Normandy 1944 - The Book's Finished, But Not War

War dominates the headlines these days, just as it has a good share of the time down through the centuries. Remember the First World War, the one people called the Great War while it was forever contaminating the landscape in Flanders and many other locations? It was billed as The War to End All Wars.
Yeah, sure. In fact it didn't end at all in 1918, just simmered for a while and then took up where it left off in what came to be known as World War II. A popular song proclaimed that when this one was over there would be joy and laughter and peace ever after. Even before that there was war in Spain and the Far East, probably a few other places. Then came what was laughingly referred to as a "police action" in Korea. The soldiers involved could easily have been fooled into believing they were involved in a shooting war. Then came Vietnam and. . .well, you get the idea.

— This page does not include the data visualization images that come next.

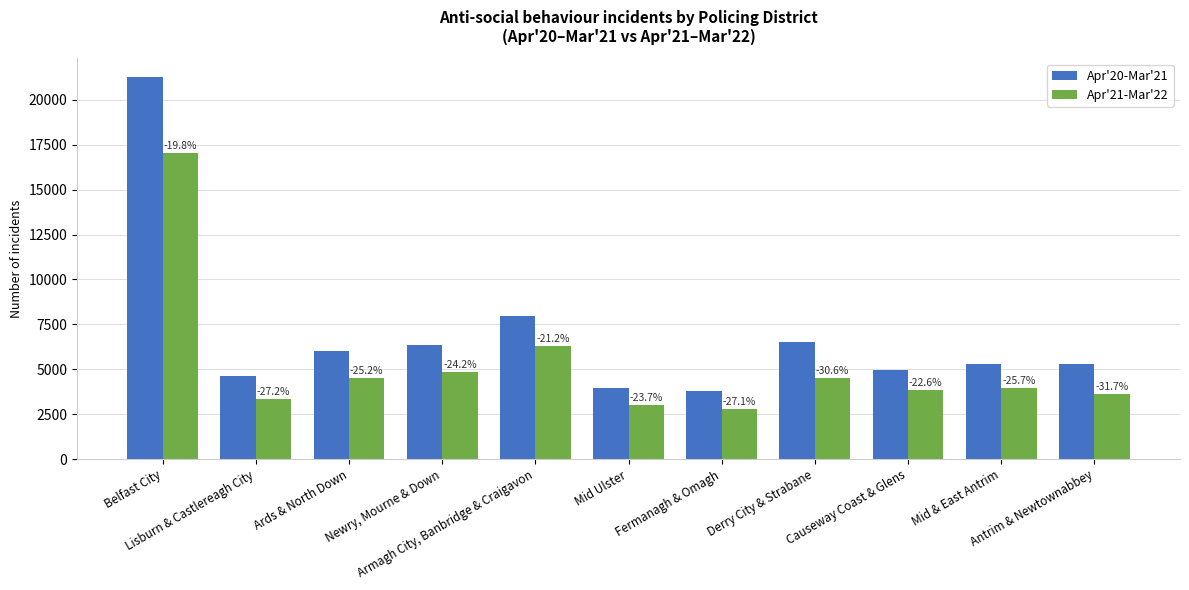

What are all the series names shown in the legend?

Apr'20-Mar'21, Apr'21-Mar'22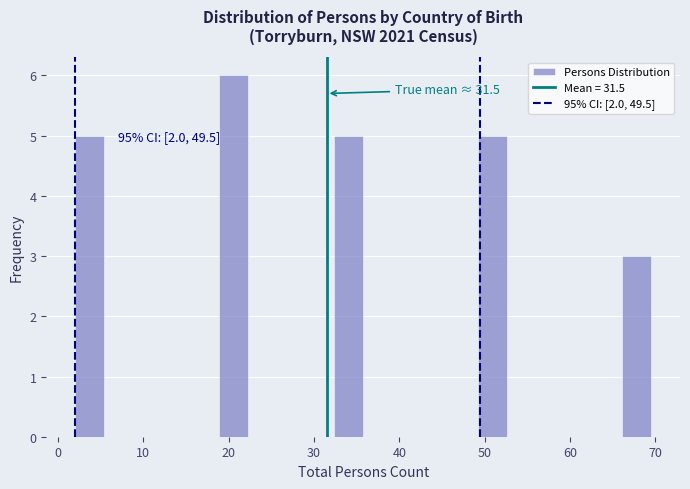

Around what value on the x-axis is the tallest bar? Give the approximate position of its centre, as read against the axis.

21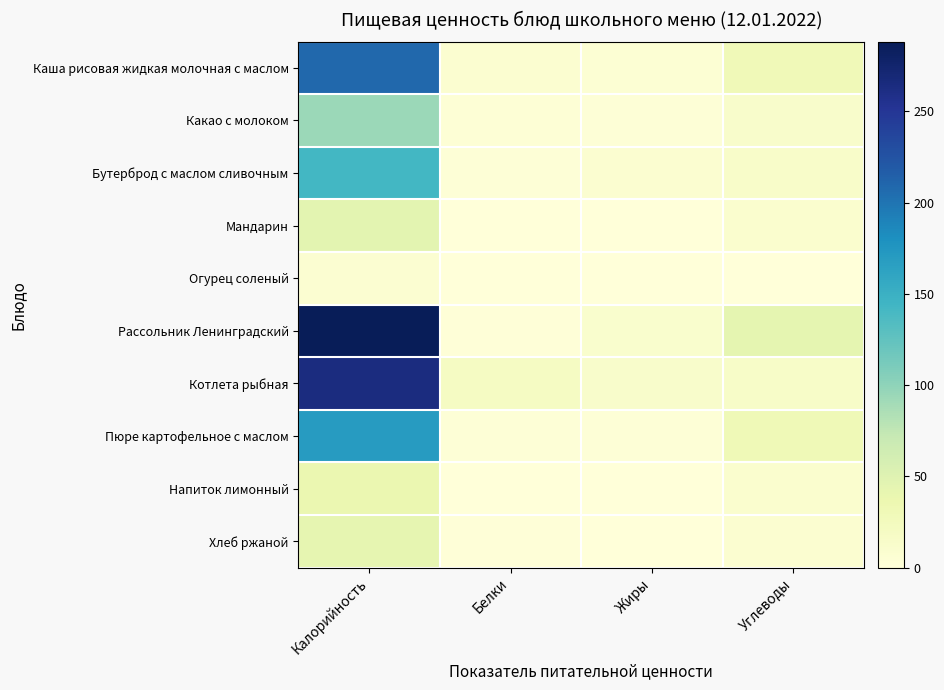

Which series changed the most between Жиры and Углеводы?

Рассольник Ленинградский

Man's determination to kill other men may take a short breather now and then but soon the blood begins to flow once more. And when they go at it, with those on both sides believing they are fighting for a noble cause, the men aren't the only ones to die because bombs and bullets don't discriminate. Little kids, babies, women, the elderly and even helpless animals bewildered by a world suddenly gone mad also end their lives in pain and agony. In recent years they've given that aspect of war a name: collateral damage. Sounds better than killing kids, I guess.
So now I have a book on the market, a book devoted to war and killing and watching your friends die. It's billed as The Battle of Normandy, neither glamorized nor sanitized, as seen from ground level during the bloody summer of 1944 - the personal experiences of an 18-year-old 4th Infantry Division rifleman. . . Yes, that pretty well sums it up.

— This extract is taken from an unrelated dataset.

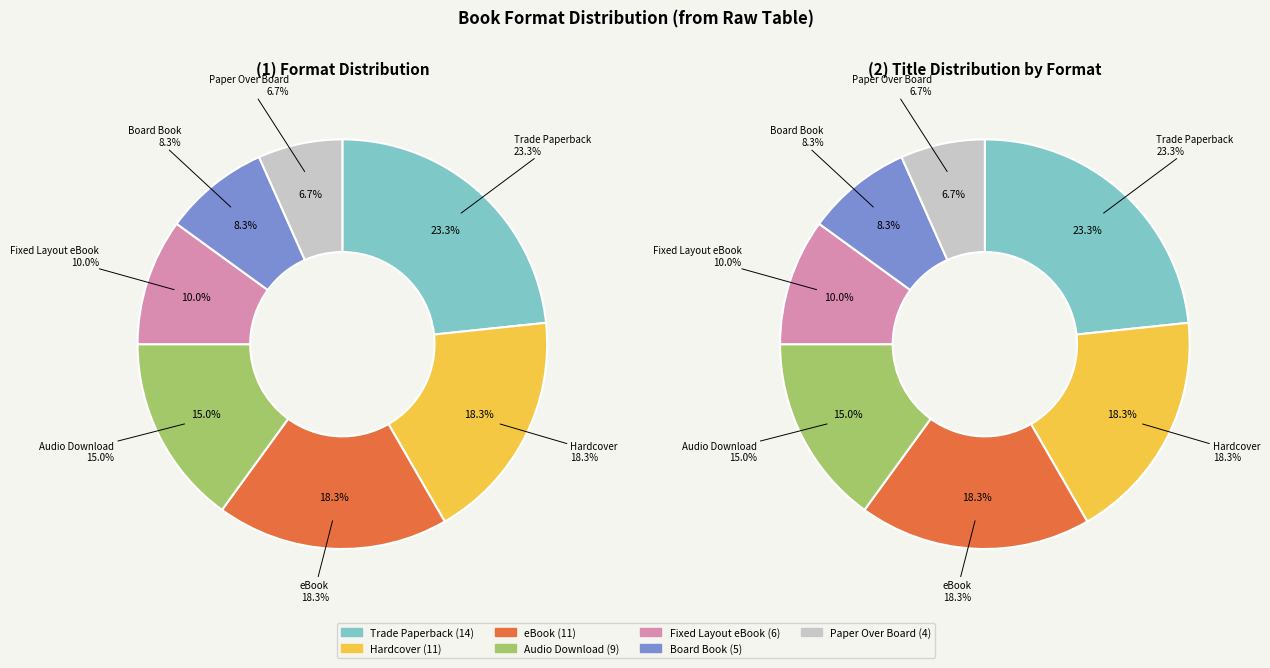

Is there a majority slice in this chart?

No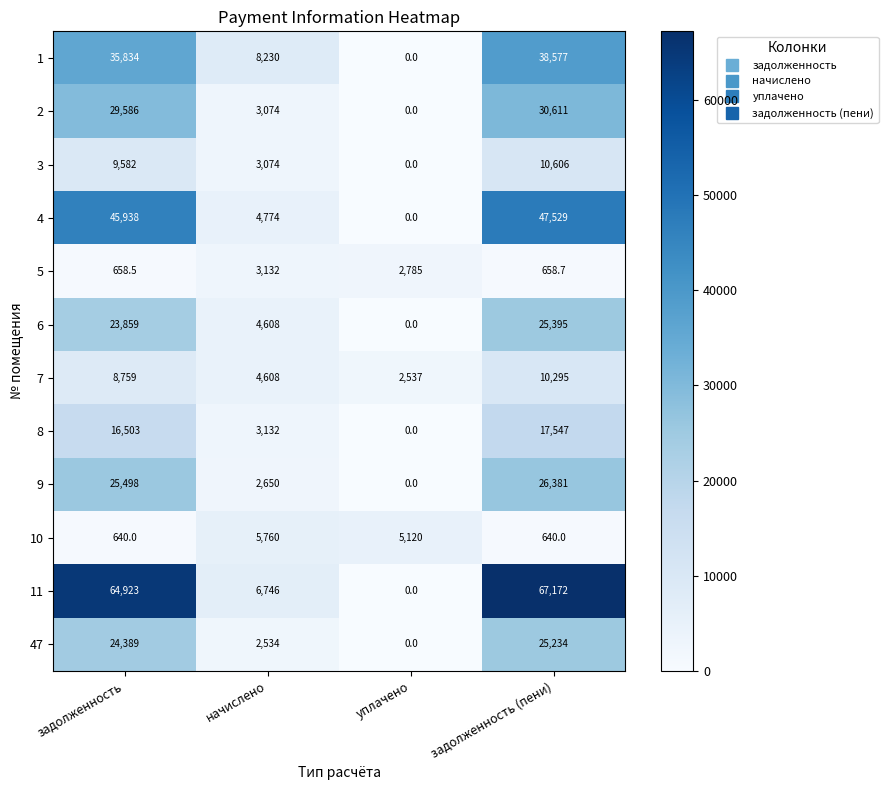

What is the average value of the 10 series?

3040.0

And, oh, yes, that's the 4th Infantry Division that fought in America's major battles in The War to End All Wars. And in Vietnam and on the streets of Baghdad today. My regiment, the 12th Infantry, is one of those in the 4th Division. Long before I came along it fought at Fort McHenry while Francis Scott Key watched from the distance and wondered if the flag would still be flying there in the morning. It was at Gettysburg, too, and Antietam and in those battles with Indians in the hills and on the plains of the Old West. On and on it goes, and always for some good cause that will make the world safe and secure forever and ever.
Now those pathetic individuals called diplomats and politicians are talking about "a lasting peace" in the Middle East. What was it I said before. . .yeah, sure.